In Lab. Corp. of Am. Holdings v. Metabolite Lab., Inc., the U.S. Supreme Court dismissed Laboratory Corporation of America Holding’s (LabCorp) petition over a strong dissent by Justice Breyer (joined by Justices Stevens and Souter) arguing that the patent claim in issue was directed to a “natural phenomena” and was therefore invalid. The dissent also found fault with the U.S. Court of Appeals for the Federal Circuit’s holding in State Street Bank, suggesting that its core holding is too broad and inconsistent with Supreme Court jurisprudence.
Though the issues had been fully briefed and argued by the parties, the government and 20 amici (and sub judice for many months), the Supreme Court dismissed LabCorp’s petition for certiorari as improvidently granted in a one-line per curium decision. Its decision leaves open many questions about possible changes to U.S. law regarding the protectable scope of and the exclusion from patent protection of “laws of nature, natural phenomena, and abstract ideas.” As explained in the 15-page dissent, the “technical procedural reason” for the dismissal related to an alleged failure by petitioner LabCorp to make express reference to §101 of the Patent Act in the proceedings below. As background, the question before the Court, though not specifically couched in terms of §101, had implicated the “natural phenomena” or “law of nature” issue. According to the dissent, the Court had already decided in Parker v. Flook (1978) that this issue “most comfortably fit[ ]” within the context of §101.

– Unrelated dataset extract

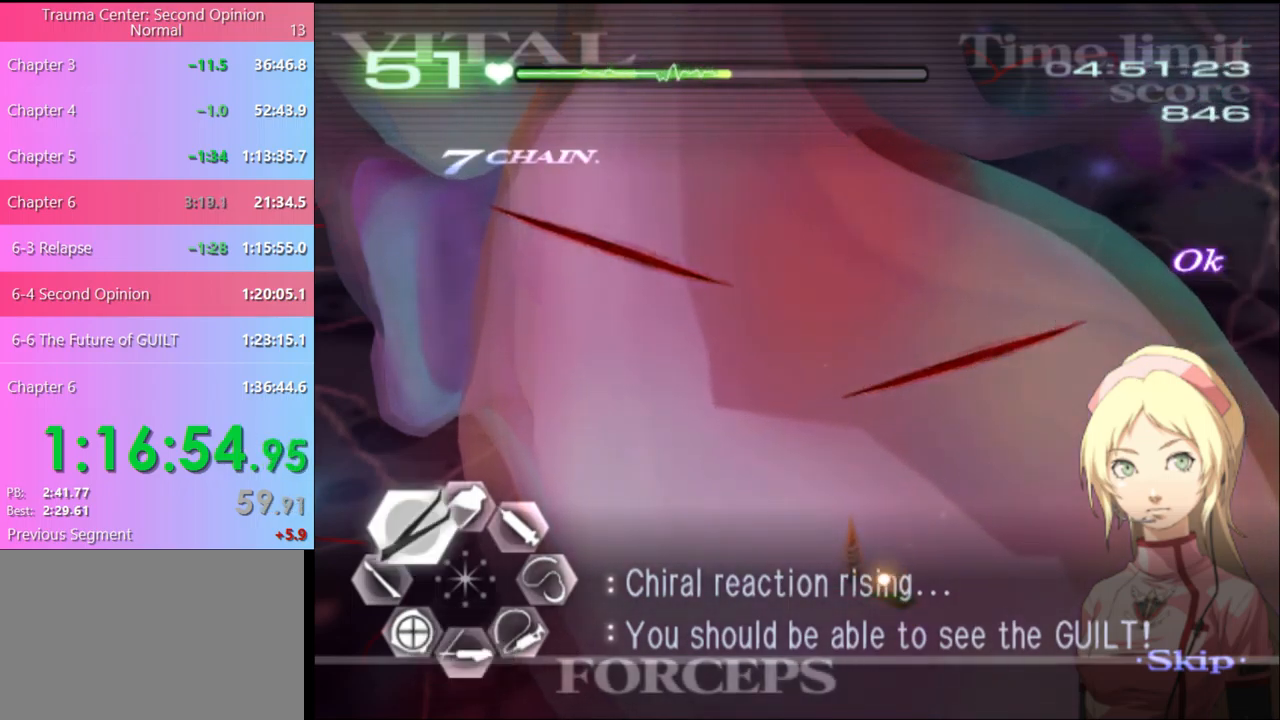
{"keys": [], "mouse": [], "events": [[100, "mouse_left", "down"], [133, "mouse_right", "down"], [433, "mouse_left", "up"], [433, "mouse_right", "up"], [466, "w", "up"], [500, "a", "up"]]}
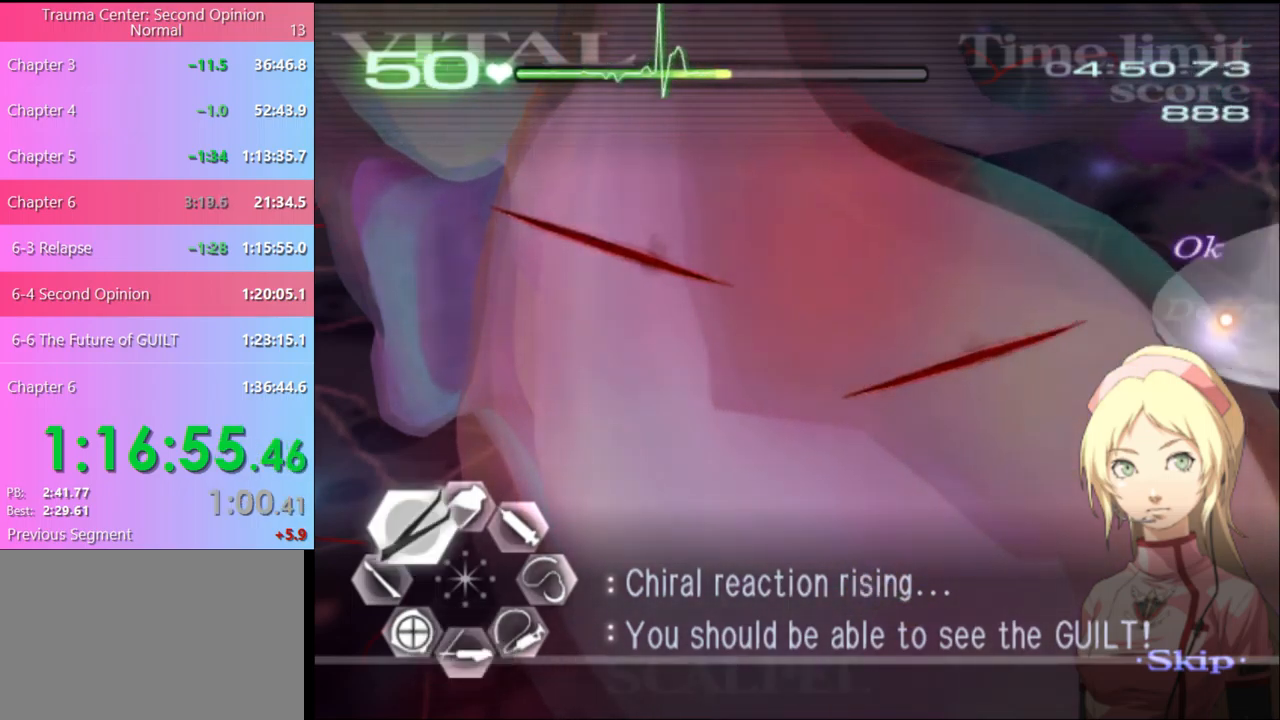
{"keys": ["s"], "mouse": [], "events": [[33, "s", "down"]]}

The dissent made clear its position that the issue of whether a “natural law” or “natural phenomenon” was patentable was of constitutional dimension, noting that “too much patent protection can impede rather than ‘promote the Progress of Science and useful Arts,’ the constitutional objective of patent and copyright protection” (emphasis in original). The dissent also cited Diamond v. Dier (1981) as a statement of Supreme Court jurisprudence excluding from patent protection laws of nature, natural phenomena and abstract ideas.
The claim at issue is directed to a method of “correlating” test results with potential vitamin deficiencies. The claim recited the steps of correlating an “elevated level of total homocysteine” with a “deficiency of cobalamin or folate.” At trial the inventors had admitted that the “correlating step” simply consisted of a physician’s recognizing that a test shows an elevated homocysteine level. The inventors even went so far as admitting that since the relationship between homocysteine and vitamin deficiency was now well known, the “correlating” would automatically take place in the mind of any competent physician.
The dissent concluded that such a claim did not even fall near “the boundary” of the natural phenomena doctrine, and the claim would be “invalid no matter how narrowly one reasonably interprets that doctrine.”
The dissent also took direct aim at Metabolite’s reliance on the Federal Circuit’s 1998 State Street Bank decision, using language that could be viewed as heralding the unraveling—or at least retrenchment—of that landmark decision. The dissent stated that although State Street Bank “does say that a process is patentable if it produces a ‘useful, concrete, and tangible result’…this Court has never made such a statement and, if taken literally, the statement would cover instances where this Court has held to the contrary.”
When the dissent is viewed in the context of Justice Kennedy’s concurrence in Ebay, Inc. v. MercExchange, LLC (joined by Justices Breyer, Stevens and Souter), which discussed the “potential vagueness and suspect validity” of business method patents, it would appear that as many as four justices may be ready to more fully consider the appropriate scope of §101 and the State Street Bank doctrine. This is likely to have a restraining effect on how the Federal Circuit cites and applies its own State Street precedent in the future.
Chief Justice Roberts did not participate in consideration of the case.